I did discover that personal growth work was IMPERATIVE..I worked on that the shame, past issues....after a year I felt better...but not whole. Shaying active online and in support facilitating groups and educational seminars etc was a huge part of my staying on track while watching so so so many others fall off and regain and struggle with old demons.
Fear was still tightly grasped inside of me and I was better but by no means cured! (I now know there is no such thing) but the perfectionist in me thought so..if I ONLY WATCHED THE SCALE ENOUGH OR COUNTED CALORIES OR CARBS OR EXERCISED SO MUCH ETC. I ridgidly still thought of the rules of a WLS not seeing them as guidelines or recommendations...
Again at year 5 I found myself in need of more personal growth tuning up...I did invest in myself and found more of my inner child work necessary and helpful....Freeing the shame that binds me, workign on codependency issues, journaling, reading and being active in support were foundations of my success and journey. tools as strong if not stronger than my pouch.
Learning to let go of what I can not control and controling what I can (myself only)....helped so much.

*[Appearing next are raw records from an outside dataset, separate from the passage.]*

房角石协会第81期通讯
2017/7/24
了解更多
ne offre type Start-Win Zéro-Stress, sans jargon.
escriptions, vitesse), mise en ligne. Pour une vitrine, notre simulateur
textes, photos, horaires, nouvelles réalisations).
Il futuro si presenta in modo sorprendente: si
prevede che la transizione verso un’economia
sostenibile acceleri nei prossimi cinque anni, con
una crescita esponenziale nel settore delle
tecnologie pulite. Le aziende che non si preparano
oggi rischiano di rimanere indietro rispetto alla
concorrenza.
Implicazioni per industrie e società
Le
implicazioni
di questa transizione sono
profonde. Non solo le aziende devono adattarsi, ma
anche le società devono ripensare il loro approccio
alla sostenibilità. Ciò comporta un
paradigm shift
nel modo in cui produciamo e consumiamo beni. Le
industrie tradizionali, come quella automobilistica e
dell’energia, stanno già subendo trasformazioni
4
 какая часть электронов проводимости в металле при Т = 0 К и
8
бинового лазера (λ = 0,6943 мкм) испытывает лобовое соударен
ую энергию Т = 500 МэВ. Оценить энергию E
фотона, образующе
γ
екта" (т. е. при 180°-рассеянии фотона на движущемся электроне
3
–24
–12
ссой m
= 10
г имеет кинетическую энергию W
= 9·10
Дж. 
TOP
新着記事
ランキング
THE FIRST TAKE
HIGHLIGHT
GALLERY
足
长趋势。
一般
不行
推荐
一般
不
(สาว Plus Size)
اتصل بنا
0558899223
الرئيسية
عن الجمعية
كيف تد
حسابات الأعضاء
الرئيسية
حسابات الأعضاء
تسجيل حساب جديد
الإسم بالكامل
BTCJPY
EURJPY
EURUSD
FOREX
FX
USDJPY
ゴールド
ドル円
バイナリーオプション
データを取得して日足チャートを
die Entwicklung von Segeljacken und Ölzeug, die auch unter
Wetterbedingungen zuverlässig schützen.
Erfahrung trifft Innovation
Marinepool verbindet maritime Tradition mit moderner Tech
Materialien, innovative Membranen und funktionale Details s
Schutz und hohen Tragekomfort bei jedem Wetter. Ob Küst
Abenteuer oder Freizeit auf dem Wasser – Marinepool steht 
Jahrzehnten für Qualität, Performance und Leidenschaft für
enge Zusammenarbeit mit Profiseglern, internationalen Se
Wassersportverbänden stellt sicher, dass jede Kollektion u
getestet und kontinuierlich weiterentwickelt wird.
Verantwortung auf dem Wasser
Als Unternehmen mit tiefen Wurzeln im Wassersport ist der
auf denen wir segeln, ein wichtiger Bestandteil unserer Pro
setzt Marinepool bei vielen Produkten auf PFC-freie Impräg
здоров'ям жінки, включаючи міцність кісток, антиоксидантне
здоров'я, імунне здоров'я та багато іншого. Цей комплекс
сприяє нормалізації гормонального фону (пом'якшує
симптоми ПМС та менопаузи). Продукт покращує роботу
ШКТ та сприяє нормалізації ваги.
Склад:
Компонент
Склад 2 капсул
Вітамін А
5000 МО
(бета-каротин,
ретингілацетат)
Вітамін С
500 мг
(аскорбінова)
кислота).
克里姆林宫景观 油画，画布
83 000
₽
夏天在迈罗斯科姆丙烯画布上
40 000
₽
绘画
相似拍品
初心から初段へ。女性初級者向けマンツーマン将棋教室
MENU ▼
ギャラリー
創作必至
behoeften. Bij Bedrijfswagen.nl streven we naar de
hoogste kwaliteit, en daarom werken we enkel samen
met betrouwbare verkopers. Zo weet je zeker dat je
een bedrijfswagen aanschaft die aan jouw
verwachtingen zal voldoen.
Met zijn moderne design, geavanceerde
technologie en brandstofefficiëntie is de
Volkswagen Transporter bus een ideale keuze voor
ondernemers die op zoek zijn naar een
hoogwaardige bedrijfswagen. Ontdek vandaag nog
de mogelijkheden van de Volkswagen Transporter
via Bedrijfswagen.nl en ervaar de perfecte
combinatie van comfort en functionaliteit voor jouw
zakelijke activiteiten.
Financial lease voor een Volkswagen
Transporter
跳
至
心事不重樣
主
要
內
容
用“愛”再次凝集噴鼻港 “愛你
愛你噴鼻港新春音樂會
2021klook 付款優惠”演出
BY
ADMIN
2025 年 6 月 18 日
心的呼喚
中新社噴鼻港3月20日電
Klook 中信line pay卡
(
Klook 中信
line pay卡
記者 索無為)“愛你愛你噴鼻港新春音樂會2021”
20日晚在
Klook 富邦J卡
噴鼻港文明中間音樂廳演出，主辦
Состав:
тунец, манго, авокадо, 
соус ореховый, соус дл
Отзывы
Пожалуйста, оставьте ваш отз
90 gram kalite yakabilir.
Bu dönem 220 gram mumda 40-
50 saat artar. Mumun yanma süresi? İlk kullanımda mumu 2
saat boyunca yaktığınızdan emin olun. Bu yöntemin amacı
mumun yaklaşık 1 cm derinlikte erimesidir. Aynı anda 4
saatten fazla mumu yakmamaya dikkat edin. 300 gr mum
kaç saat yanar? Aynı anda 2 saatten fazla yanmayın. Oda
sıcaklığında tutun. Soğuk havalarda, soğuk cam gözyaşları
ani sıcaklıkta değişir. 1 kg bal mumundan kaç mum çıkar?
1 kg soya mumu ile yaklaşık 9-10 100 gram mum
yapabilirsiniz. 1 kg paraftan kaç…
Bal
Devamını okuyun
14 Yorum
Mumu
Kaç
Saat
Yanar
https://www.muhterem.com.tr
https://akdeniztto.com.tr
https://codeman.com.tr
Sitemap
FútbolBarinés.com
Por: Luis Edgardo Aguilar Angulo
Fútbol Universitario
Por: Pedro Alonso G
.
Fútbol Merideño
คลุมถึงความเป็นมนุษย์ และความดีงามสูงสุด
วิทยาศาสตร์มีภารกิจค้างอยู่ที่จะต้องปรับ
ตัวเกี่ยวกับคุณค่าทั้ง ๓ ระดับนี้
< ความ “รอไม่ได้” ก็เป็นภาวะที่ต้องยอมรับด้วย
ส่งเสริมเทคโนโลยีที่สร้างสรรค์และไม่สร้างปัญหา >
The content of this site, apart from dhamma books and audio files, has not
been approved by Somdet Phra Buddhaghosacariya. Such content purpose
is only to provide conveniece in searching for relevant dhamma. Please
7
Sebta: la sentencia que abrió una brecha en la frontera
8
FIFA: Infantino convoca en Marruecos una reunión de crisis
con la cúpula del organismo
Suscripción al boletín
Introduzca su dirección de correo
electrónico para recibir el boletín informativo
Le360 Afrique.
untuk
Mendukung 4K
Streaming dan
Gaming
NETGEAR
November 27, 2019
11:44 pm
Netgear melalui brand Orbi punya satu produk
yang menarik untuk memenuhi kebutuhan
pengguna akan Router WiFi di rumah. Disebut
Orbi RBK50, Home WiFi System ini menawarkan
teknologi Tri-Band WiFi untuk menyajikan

I went through the body image phases of finding external beauty with the wt loss and then plastics..Discovering societies response to a thinner woman, some adolescent moments relieved with joy at the response followed by ANGER of the injustice of this, I am the same perosn damnit, well no I guess I am not. (darnit!)
It was in needing to be beautiful in others eyes that i could find my inner beauty and believe in my worth outside of the external skin and layers.
There was much professional growth along the way, challenges in my relationships that have made many stronger in so many ways. I had some selfishness much needed along the way to find my ability to love unconditionally myself and others, to give and learn to receive...
I have dealth now with allowing my persona of the wls person to fade, my authentic self to emerge, letting go of needing alll the time to be perfect, to please others and to know taking care of myself first is the goal and not selfish. I have found boundless self esteem and energy, I have yet to conquer the all or nothingness of exercise balance has still alluded me but we all need work to progress on huh!?
I have let go of the need for attentiona around my outward appearance enough to say despite spending thousands on plastics it was time to have a baby, my mommy body wasmore important than breast implants and a flat tummy from a Lower body lift. HUGE shifts for me. I have now become a mother, yet a new label I am mroe than a mom but a mom is so much a part of me. So much to learn and accept.
None of this possible unless I had taken the time to start this process and INVEST in myself. My surgeon is awesome, so is my plastic surgeon and clinical nutrition doctor. My support groups online an in person are also great supports but it began and will end with me, my chpoices, my decisions...
I have chosen to live, to explore, to fall down and get up again. This journey has been an adventure as I chose it to be...it is not without potholes many I am still challenged to get out of in a timely fashion. I can see them mostly even if I still fall in. Many I walk around and many I get out of quicker.
Just when you think you are at the end for me I reqalize it is the beginning.
Thank you for listening to my ponderings and musings. It is my personal reflection, your mileage may vary...again it is all about perception. SO THE NEXT TIME YOU THINK YOU HAVE ARRIVED CONSIDER THE OPPOSITE, IF YOU THINK YOU ARE FAILING PERHAPS IT IS A LESSON YOU ARE LEARNING, EVERYTHING HAPPENS FOR A REASON I BELEIVE.
The scale ain;t that important, it is such a small measure of any success for me if they all blew up tomorrow I;d be fine, but ask yourself would you? How would you measure your progress, success and self worth?